- Complete the following:
(a) Rewrite everything in the mailing-list message from "From: Tex Texin" down to "and filters etc.", using "transport layer" wherever "protocol" appears.
(b) In the mailing-list message, where does Tex Texin say the description of a document's content should be kept?

- Page:
____

W3C home > Mailing lists > Public > www-international@w3.org > October to December 2009

RE: what's the language of a document ?

From: Tex Texin <textexin@xencraft.com>
Date: Sat, 31 Oct 2009 18:05:54 -0700
To: "'Richard Ishida'" <ishida@w3.org>, "'Ian Hickson'" <ian@hixie.ch>
Cc: "'Simon Pieters'" <simonp@opera.com>, "'Divya Manian'" <divya.manian@gmail.com>, "'Martin Kliehm'" <martin.kliehm@namics.com>, "'John Cowan'" <cowan@ccil.org>, <public-html@w3.org>, <www-international@w3.org>, '"Martin J. Dürst"' <duerst@it.aoyama.ac.jp>
Message-ID: <002e01ca5a8f$777acc40$667064c0$@com>
Re: [3] Establish the precedence between http vs meta.  
 
I wish we could eliminate this nonsense altogether.
The description of the content of a document should be self-contained within
the document and not in the protocol.
The protocol should only ever reflect what is in the document to enable
routing and filters etc.
But documents should be self-declared.
 
 
[1] Explain clearly that declarations in the http header and the meta
element refer to the document as an object, rather than the text in a
specific element (this is what makes the distinction between single and
multiple values sensible).
 
This is contrived.
There is no reason an element cannot contain sub-elements that are in
different languages, so why force a single language description.
 
There is value to letting a processing agent know which languages are
included so it can use appropriate rendering rules and have the right
resources loaded (eg fonts) as opposed to having it run into a new language
and react dynamically.
 
It is fine to declare that one language is a primary to establish the
overall treatment of the text, or to be the default for text without a
language declaration, but there is no reason to pretend elements are
monolingual when they are not.
 
[4] Establish the rule that multiple values in the place that has precedence
equates to lang="".
 
Why would you remove information that has been provided?
 
 
-----Original Message-----
From: www-international-request@w3.org
[mailto:www-international-request@w3.org] On Behalf Of Richard Ishida
Sent: Thursday, October 29, 2009 11:11 AM
To: 'Ian Hickson'
Cc: 'Simon Pieters'; 'Divya Manian'; 'Martin Kliehm'; 'John Cowan';
public-html@w3.org; www-international@w3.org; '"Martin J. Dürst"'
Subject: RE: what's the language of a document ?
 
Personally, I agree with Martin here.  I have spent a long time trying
simplify explanations so that people can understand how to manage the
various different ways of declaring language in HTML (http vs meta vs lang;
html vs xhtml vs xml), and it really concerns me that I will now have to say
"But in html5 things are slightly different again".    It's already hard
enough to get people to declare language, and I think that the changes that
come with the current text in html5 will only make things worse by causing
further confusion. On the other hand, I think there may be a way to satisfy
everyone.
 
We discussed this during the Internationalization WG telecon last night, and
I was actioned to put the following to you and the HTML group on behalf of
the i18n WG.

____

(Stored data)
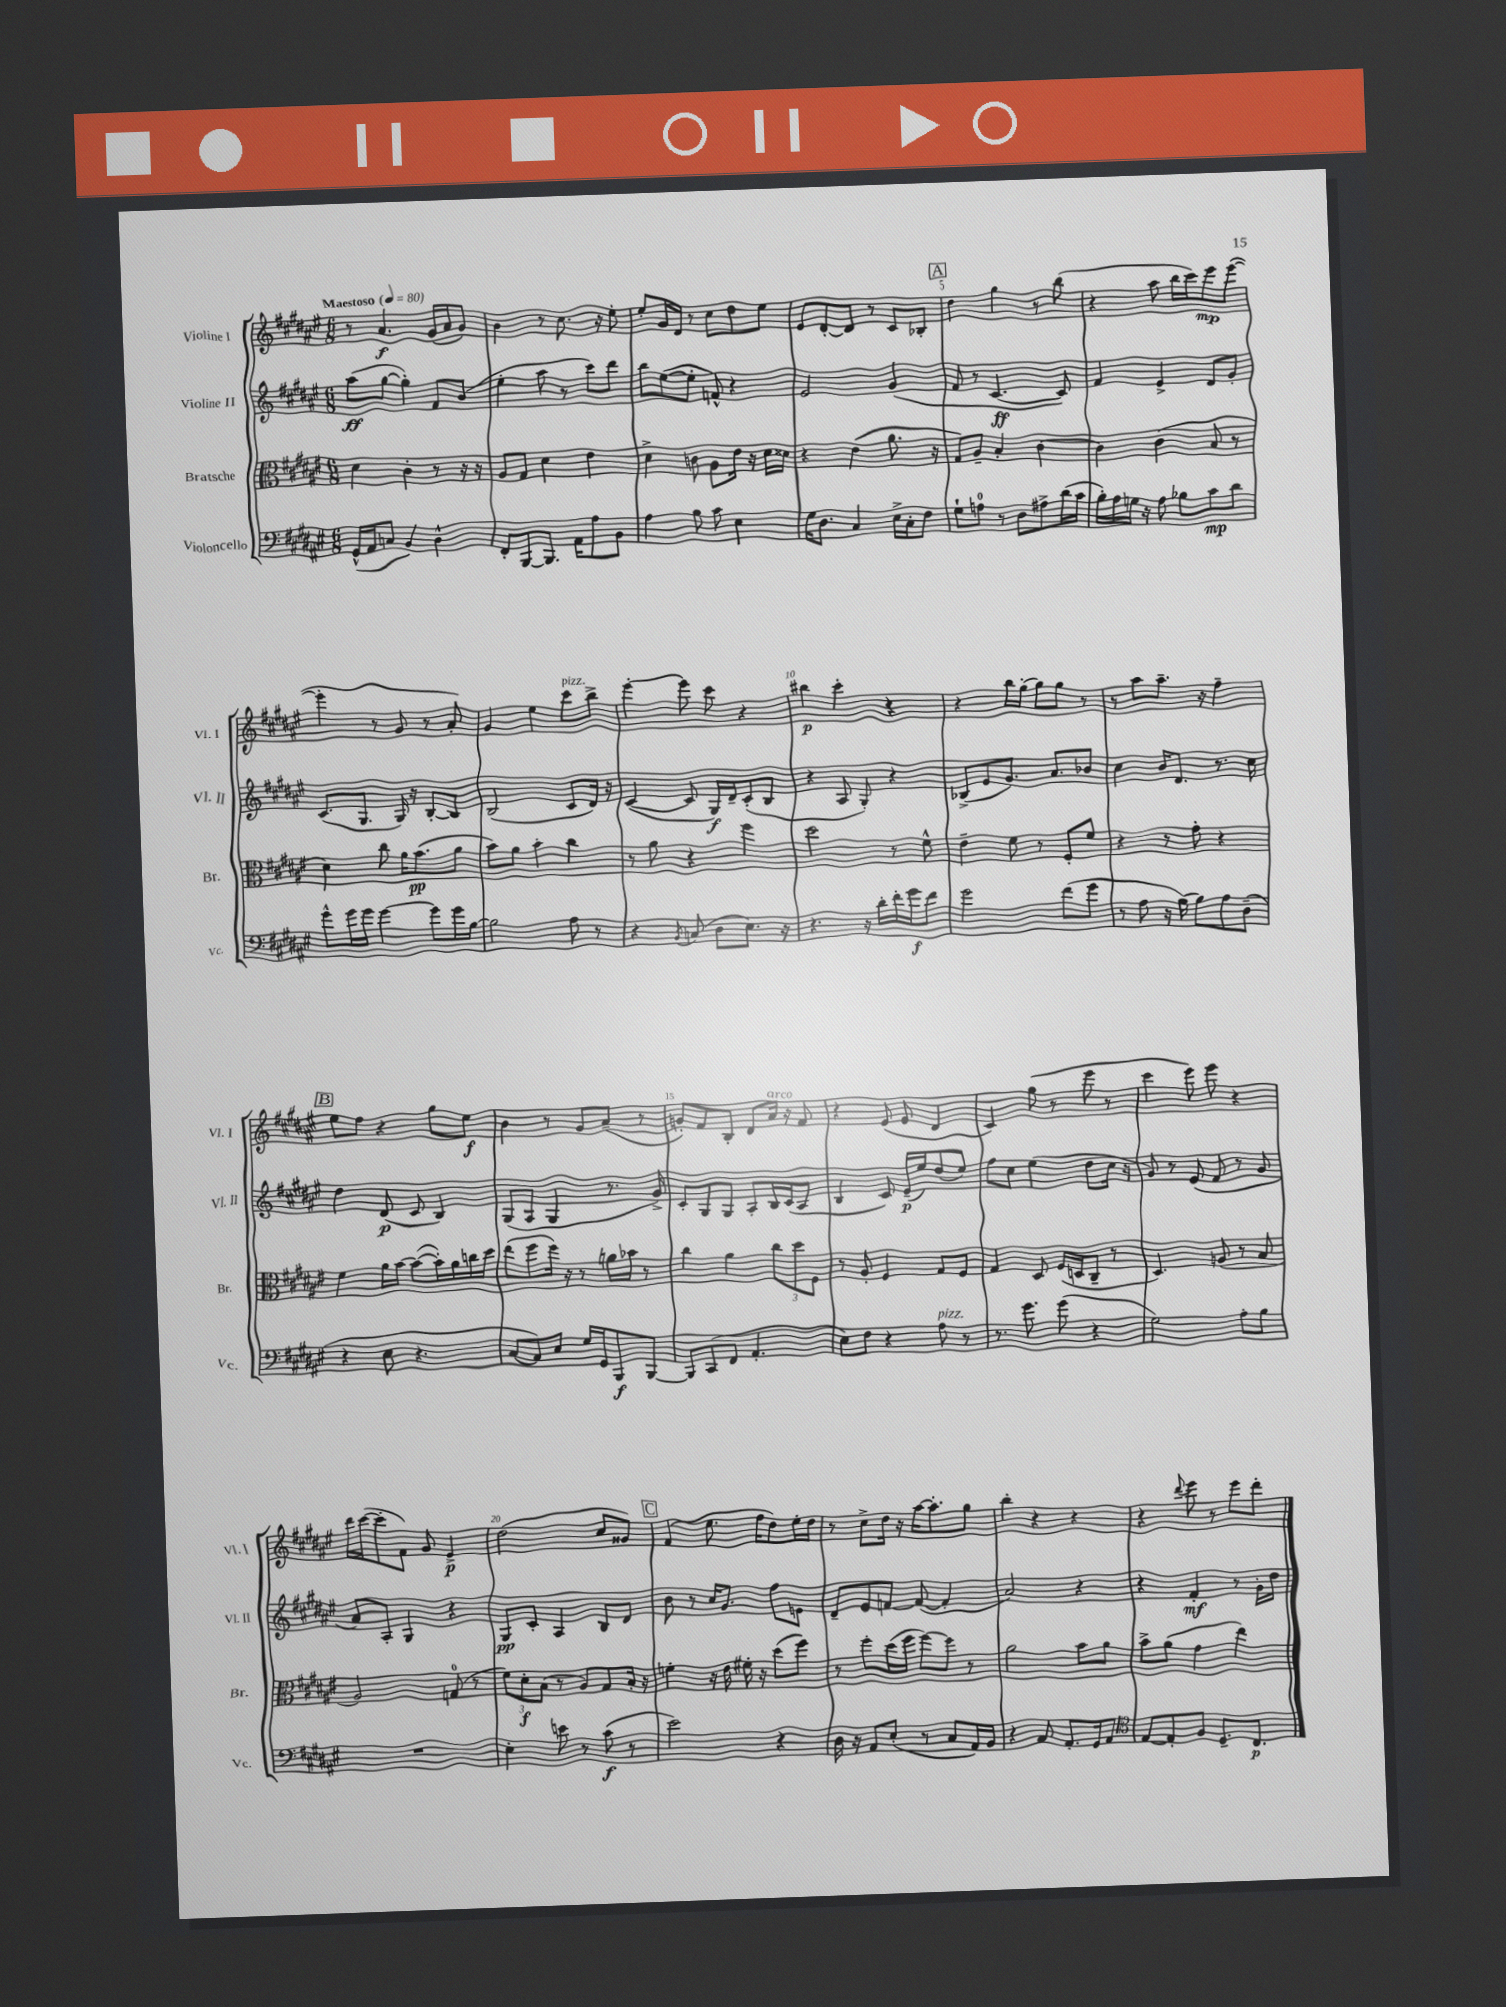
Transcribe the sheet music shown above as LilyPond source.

<<
\new StaffGroup <<
\new Staff = "s0" \with { instrumentName = "Violine I" shortInstrumentName = "Vl. I" } {
    \clef treble \key fis \major \numericTimeSignature \time 6/8 \tempo "Maestoso" 4 = 80
    \autoBeamOff r8 ais'4.\f gis'16[( ais'16 gis'8]) |
    b'4 r8 cis''8. r16 eis''8-. |
    eis''8[-. gis'16 dis'16] r8 cis''8[ dis''8 eis''8] |
    eis'8[ dis'8~-. dis'8] r8 cis'8[ bes8]-. |
    \mark \markup { \box "A" } dis''4 gis''4 r8 b''8( |
    r4 ais''8 b''16[ cis'''16) eis'''8\mp eis'''8]~( |
    eis'''4-. r8 gis'8 r8 ais'8-.) |
    gis'4 eis''4 cis'''8[^\markup { \italic "pizz." } b''8]-> |
    eis'''4~-. eis'''8 cis'''8 r4 |
    bis''4\p cis'''4-. r4 |
    r4 b''16[ gis''16]~-. gis''8[ gis''8] r8 |
    r8 ais''8[ ais''8.]-- r16 fis''4-- |
    \mark \markup { \box "B" } eis''8[ fis''8] r4 gis''8[ eis''8]\f |
    b'4 r8 gis'8[ ais'8]--( r8 |
    g'8[-.) fis'8 b8]-. dis'8[ ais'16]^\markup { \italic "arco" } r16 fis'8 |
    r4 eis'8( eis'8 dis'4 |
    cis'4) gis''8( r8 eis'''8 r8 |
    cis'''4 eis'''8) eis'''8 r4 |
    dis'''16[ cis'''16~( cis'''8-. fis'8]) gis'8 eis'4->\p |
    dis''2( cis''8[ gisis'8]) |
    \mark \markup { \box "C" } fis'4( eis''8. fis''16[ dis''8) eis''16-. dis''16] |
    r8 cis''8[-> dis''16] r16 ais''16[~ ais''8.-. gis''8] |
    b''4-. r4 r4 |
    r4 \appoggiatura { dis'''8 } eis'''8 r8 eis'''8[ dis'''8]-. \bar "|." |
}
\new Staff = "s1" \with { instrumentName = "Violine II" shortInstrumentName = "Vl. II" } {
    \clef treble \key fis \major \numericTimeSignature \time 6/8
    \autoBeamOff ais''8[\ff( gis''8]~ gis''4-.) fis'8[ b'8]( |
    eis''4-. ais''8 r8 cis'''8[) dis'''8] |
    b''8[ eis''8~( eis''8]-. f'8-^) r4 |
    eis'2 gis'4( |
    \mark \markup { \box "A" } fis'8 r8 cis'4.~\ff cis'8) |
    fis'4 eis'4-> dis'8[ gis'8]-. |
    cis'8.[( gis8.] gis16) r16 b8[~-. b8] |
    b2( cis'8[ dis'16]) r16 |
    cis'4~( cis'8 gis16[\f) dis'16-- cis'8-.( b8] |
    r4 ais8 gis8-.) r4 |
    bes8[->( eis'8 gis'8.]) ais'8.[ bes'8] |
    cis''4 b'16[ dis'8.] r8. cis''16 |
    \mark \markup { \box "B" } dis''4 dis'8\p( cis'8 b4) |
    gis8[( ais8] gis4 r8. gis'16->) |
    cis'8[-. gis8 gis8] ais8[-. b16 cis'16( ais8] |
    b4 cis'8) eis'16[--\p( eis''16) dis''8( eis''8]) |
    fis''8[ cis''8] eis''4( dis''8[ cis''16] r16 |
    gis'8) r8 eis'8( fis'8 r8 gis'8 |
    ais'8[) ais8]-. gis4 r4 |
    gis8[\pp cis'8]-. ais4 b8[ dis'8] |
    \mark \markup { \box "C" } b'8 r8 cis''16[ gis'8.] fis''8[ e'8] |
    dis'8[-- eis'8 f'8]~ f'8~( f'4-. |
    ais'2) r4 |
    r4 fis'4-.\mf r8 gis'16[-. dis''16] \bar "|." |
}
\new Staff = "s2" \with { instrumentName = "Bratsche" shortInstrumentName = "Br." } {
    \clef alto \key fis \major \numericTimeSignature \time 6/8
    \autoBeamOff dis'4 cis'4-. r8 r16 r16 |
    ais8[ gis8] dis'4 eis'4 |
    dis'4-> c'8 ais8[ eis'16] r16 dis'16[ disis'16] |
    r4 eis'4( ais'8. r16 |
    \mark \markup { \box "A" } gis8[) ais8]-- b4-. cis'4~ |
    cis'4 cis'4( b8 r8 |
    dis'4) cis''8 ais'16[ b'8.\pp( ais'8] |
    b'8[) ais'8] b'4-. cis''4 |
    r8 ais'8 r4 fis''4 |
    dis''2 r8 fis'8-^ |
    eis'4-- fis'8 r8 fis8[-. fis'8] |
    r4 r8 gis'8-. r4 |
    \mark \markup { \box "B" } fis'4 ais'16[ b'16]~ b'8[~( b'16-.) ais'16 c''16 dis''16] |
    eis''8[( fis''8 fis''16]) r16 r8 a'16[ bes'16] r8 |
    cis''4 ais'4 \tuplet 3/2 { cis''8[ dis''8 fis8] } |
    r8 ais8-. fis4 gis8[ fis8] |
    gis4 dis8 fis16[( d16 cis8]-- r8 |
    dis4.) a8( r8 b8 |
    ais2) g8-0( r8 |
    \tuplet 3/2 { fis'8[) dis'8-.\f b8]( } r8 ais8[) gis8 b16]-. r16 |
    \mark \markup { \box "C" } f'4-. r16 eis'16 fis'16-. r16 dis''8[( fis''8]) |
    r8 fis''8[-. dis''16( fis''16] fis''8[~) fis''8] r8 |
    ais'2 b'8[ ais'8] |
    b'8[-> ais'8]( gis'4 eis''4) \bar "|." |
}
\new Staff = "s3" \with { instrumentName = "Violoncello" shortInstrumentName = "Vc." } {
    \clef bass \key fis \major \numericTimeSignature \time 6/8
    \autoBeamOff gis,16[-^( ais,16 c8] b,4) dis4-^ |
    fis,8[-. b,,8~ b,,8.] ais,16[ ais8 b,8] |
    ais4 b8 cis'8 eis4 |
    gis16[ dis8.] cis4 eis16[-> cis16-. fis8] |
    \mark \markup { \box "A" } gis8[-! a8]-0 r8 dis8[ ais8-> dis'16( cis'16] |
    b16[-.) ais16 g16] r16 ais8 bes8[ cis'8\mp dis'8] |
    gis'8[-^ gis'16 gis'16] gis'4~ gis'8[ gis'16 b16]~ |
    b2 ais8 r8 |
    r4 \acciaccatura { b,8 } c8( dis8[ eis8.]) r16 |
    r4. r16 dis'16[-. fis'16-. gis'16\f fis'8] |
    gis'2 fis'8[( gis'8] |
    r8 ais8 r16 b16~) b8[ ais8 dis8]--( |
    \mark \markup { \box "B" } r4 eis8 r4. |
    cis8[~ cis8) eis8] gis16[ gis,16 b,,8\f b,,8]~ |
    b,,8[ cis,8( fis,8] ais,4.-. |
    eis8[) fis8] r4 ais8^\markup { \italic "pizz." } r8 |
    r8. gis'8. gis'8( r4 |
    gis2) ais8[-. b8] |
    R2. |
    eis4-. e'8 r8 cis'8\f( r8 |
    \mark \markup { \box "C" } eis'2) r4 |
    dis16 r16 ais,8[ eis8]-.( r8 cis8[ ais,16) b,16] |
    r4 ais,8 ais,8.[-. gis,16 ais,8] |
    \clef tenor eis8[~ eis8-. fis8] dis8.[-- cis8.]\p \bar "|." |
}
>>
>>
\layout { \context { \Score \override BarNumber.break-visibility = ##(#f #t #t) barNumberVisibility = #(every-nth-bar-number-visible 5) } }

____

- Solved problems:
(a)
From: Tex Texin <textexin@xencraft.com>
Date: Sat, 31 Oct 2009 18:05:54 -0700
To: "'Richard Ishida'" <ishida@w3.org>, "'Ian Hickson'" <ian@hixie.ch>
Cc: "'Simon Pieters'" <simonp@opera.com>, "'Divya Manian'" <divya.manian@gmail.com>, "'Martin Kliehm'" <martin.kliehm@namics.com>, "'John Cowan'" <cowan@ccil.org>, <public-html@w3.org>, <www-international@w3.org>, '"Martin J. Dürst"' <duerst@it.aoyama.ac.jp>
Message-ID: <002e01ca5a8f$777acc40$667064c0$@com>
Re: [3] Establish the precedence between http vs meta.  
 
I wish we could eliminate this nonsense altogether.
The description of the content of a document should be self-contained within
the document and not in the transport layer.
The transport layer should only ever reflect what is in the document to enable
routing and filters etc.

(b) Within the document itself, not in the protocol.